Top of Provided information
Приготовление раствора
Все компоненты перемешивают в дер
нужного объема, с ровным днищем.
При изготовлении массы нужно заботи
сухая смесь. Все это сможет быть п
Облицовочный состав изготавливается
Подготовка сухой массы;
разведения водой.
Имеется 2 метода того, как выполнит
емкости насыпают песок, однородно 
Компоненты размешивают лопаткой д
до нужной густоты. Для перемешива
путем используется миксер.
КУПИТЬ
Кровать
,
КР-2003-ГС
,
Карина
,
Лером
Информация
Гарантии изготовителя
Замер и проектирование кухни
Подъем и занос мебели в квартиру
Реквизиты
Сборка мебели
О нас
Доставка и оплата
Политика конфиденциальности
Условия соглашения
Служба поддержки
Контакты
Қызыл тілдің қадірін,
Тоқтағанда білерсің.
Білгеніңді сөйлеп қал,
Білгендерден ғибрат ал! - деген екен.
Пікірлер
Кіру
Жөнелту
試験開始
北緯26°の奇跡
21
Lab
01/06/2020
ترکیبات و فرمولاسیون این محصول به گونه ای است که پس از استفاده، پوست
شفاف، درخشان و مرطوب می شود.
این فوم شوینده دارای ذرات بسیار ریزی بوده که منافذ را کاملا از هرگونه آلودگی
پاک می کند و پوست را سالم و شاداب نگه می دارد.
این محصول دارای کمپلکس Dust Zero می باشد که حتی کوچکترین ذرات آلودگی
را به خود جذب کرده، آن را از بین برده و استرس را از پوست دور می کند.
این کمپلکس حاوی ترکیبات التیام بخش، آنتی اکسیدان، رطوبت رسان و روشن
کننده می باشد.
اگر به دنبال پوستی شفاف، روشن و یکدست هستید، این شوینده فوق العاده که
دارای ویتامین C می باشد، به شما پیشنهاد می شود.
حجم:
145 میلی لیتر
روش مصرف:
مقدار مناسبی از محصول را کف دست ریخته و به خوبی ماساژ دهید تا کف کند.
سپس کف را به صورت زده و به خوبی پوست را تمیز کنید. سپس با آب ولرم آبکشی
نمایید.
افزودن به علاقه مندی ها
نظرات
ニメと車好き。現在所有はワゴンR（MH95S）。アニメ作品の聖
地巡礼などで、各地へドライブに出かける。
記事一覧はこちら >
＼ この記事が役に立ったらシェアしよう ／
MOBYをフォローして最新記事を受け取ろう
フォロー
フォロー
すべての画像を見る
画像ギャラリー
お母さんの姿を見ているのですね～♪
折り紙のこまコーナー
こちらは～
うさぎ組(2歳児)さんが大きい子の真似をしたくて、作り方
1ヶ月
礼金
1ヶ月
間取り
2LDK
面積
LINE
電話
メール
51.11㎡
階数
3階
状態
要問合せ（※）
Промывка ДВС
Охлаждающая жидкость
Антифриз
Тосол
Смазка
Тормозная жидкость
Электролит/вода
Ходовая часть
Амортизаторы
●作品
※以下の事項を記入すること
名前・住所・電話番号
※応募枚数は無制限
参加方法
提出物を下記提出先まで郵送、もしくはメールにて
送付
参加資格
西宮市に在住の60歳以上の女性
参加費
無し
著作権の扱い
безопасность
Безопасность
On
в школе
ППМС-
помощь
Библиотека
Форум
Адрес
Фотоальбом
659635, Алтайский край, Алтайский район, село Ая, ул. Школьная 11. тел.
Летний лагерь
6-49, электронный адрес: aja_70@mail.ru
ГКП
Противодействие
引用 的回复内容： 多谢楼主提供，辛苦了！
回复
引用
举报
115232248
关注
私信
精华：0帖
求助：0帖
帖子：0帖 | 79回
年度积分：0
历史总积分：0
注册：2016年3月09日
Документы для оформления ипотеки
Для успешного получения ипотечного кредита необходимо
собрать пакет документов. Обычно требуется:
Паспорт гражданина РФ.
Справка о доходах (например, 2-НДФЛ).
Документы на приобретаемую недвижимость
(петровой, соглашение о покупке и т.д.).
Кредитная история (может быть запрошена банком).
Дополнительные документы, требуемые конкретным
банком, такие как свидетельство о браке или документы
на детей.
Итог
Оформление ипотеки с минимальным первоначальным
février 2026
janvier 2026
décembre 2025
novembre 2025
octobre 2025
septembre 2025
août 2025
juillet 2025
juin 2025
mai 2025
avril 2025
Bottom of Provided information
Required action ::
Each line above must be printed exactly as it appears.

Finished exercise ::
Приготовление раствора
Все компоненты перемешивают в дер
нужного объема, с ровным днищем.
При изготовлении массы нужно заботи
сухая смесь. Все это сможет быть п
Облицовочный состав изготавливается
Подготовка сухой массы;
разведения водой.
Имеется 2 метода того, как выполнит
емкости насыпают песок, однородно 
Компоненты размешивают лопаткой д
до нужной густоты. Для перемешива
путем используется миксер.
КУПИТЬ
Кровать
,
КР-2003-ГС
,
Карина
,
Лером
Информация
Гарантии изготовителя
Замер и проектирование кухни
Подъем и занос мебели в квартиру
Реквизиты
Сборка мебели
О нас
Доставка и оплата
Политика конфиденциальности
Условия соглашения
Служба поддержки
Контакты
Қызыл тілдің қадірін,
Тоқтағанда білерсің.
Білгеніңді сөйлеп қал,
Білгендерден ғибрат ал! - деген екен.
Пікірлер
Кіру
Жөнелту
試験開始
北緯26°の奇跡
21
Lab
01/06/2020
ترکیبات و فرمولاسیون این محصول به گونه ای است که پس از استفاده، پوست
شفاف، درخشان و مرطوب می شود.
این فوم شوینده دارای ذرات بسیار ریزی بوده که منافذ را کاملا از هرگونه آلودگی
پاک می کند و پوست را سالم و شاداب نگه می دارد.
این محصول دارای کمپلکس Dust Zero می باشد که حتی کوچکترین ذرات آلودگی
را به خود جذب کرده، آن را از بین برده و استرس را از پوست دور می کند.
این کمپلکس حاوی ترکیبات التیام بخش، آنتی اکسیدان، رطوبت رسان و روشن
کننده می باشد.
اگر به دنبال پوستی شفاف، روشن و یکدست هستید، این شوینده فوق العاده که
دارای ویتامین C می باشد، به شما پیشنهاد می شود.
حجم:
145 میلی لیتر
روش مصرف:
مقدار مناسبی از محصول را کف دست ریخته و به خوبی ماساژ دهید تا کف کند.
سپس کف را به صورت زده و به خوبی پوست را تمیز کنید. سپس با آب ولرم آبکشی
نمایید.
افزودن به علاقه مندی ها
نظرات
ニメと車好き。現在所有はワゴンR（MH95S）。アニメ作品の聖
地巡礼などで、各地へドライブに出かける。
記事一覧はこちら >
＼ この記事が役に立ったらシェアしよう ／
MOBYをフォローして最新記事を受け取ろう
フォロー
フォロー
すべての画像を見る
画像ギャラリー
お母さんの姿を見ているのですね～♪
折り紙のこまコーナー
こちらは～
うさぎ組(2歳児)さんが大きい子の真似をしたくて、作り方
1ヶ月
礼金
1ヶ月
間取り
2LDK
面積
LINE
電話
メール
51.11㎡
階数
3階
状態
要問合せ（※）
Промывка ДВС
Охлаждающая жидкость
Антифриз
Тосол
Смазка
Тормозная жидкость
Электролит/вода
Ходовая часть
Амортизаторы
●作品
※以下の事項を記入すること
名前・住所・電話番号
※応募枚数は無制限
参加方法
提出物を下記提出先まで郵送、もしくはメールにて
送付
参加資格
西宮市に在住の60歳以上の女性
参加費
無し
著作権の扱い
безопасность
Безопасность
On
в школе
ППМС-
помощь
Библиотека
Форум
Адрес
Фотоальбом
659635, Алтайский край, Алтайский район, село Ая, ул. Школьная 11. тел.
Летний лагерь
6-49, электронный адрес: aja_70@mail.ru
ГКП
Противодействие
引用 的回复内容： 多谢楼主提供，辛苦了！
回复
引用
举报
115232248
关注
私信
精华：0帖
求助：0帖
帖子：0帖 | 79回
年度积分：0
历史总积分：0
注册：2016年3月09日
Документы для оформления ипотеки
Для успешного получения ипотечного кредита необходимо
собрать пакет документов. Обычно требуется:
Паспорт гражданина РФ.
Справка о доходах (например, 2-НДФЛ).
Документы на приобретаемую недвижимость
(петровой, соглашение о покупке и т.д.).
Кредитная история (может быть запрошена банком).
Дополнительные документы, требуемые конкретным
банком, такие как свидетельство о браке или документы
на детей.
Итог
Оформление ипотеки с минимальным первоначальным
février 2026
janvier 2026
décembre 2025
novembre 2025
octobre 2025
septembre 2025
août 2025
juillet 2025
juin 2025
mai 2025
avril 2025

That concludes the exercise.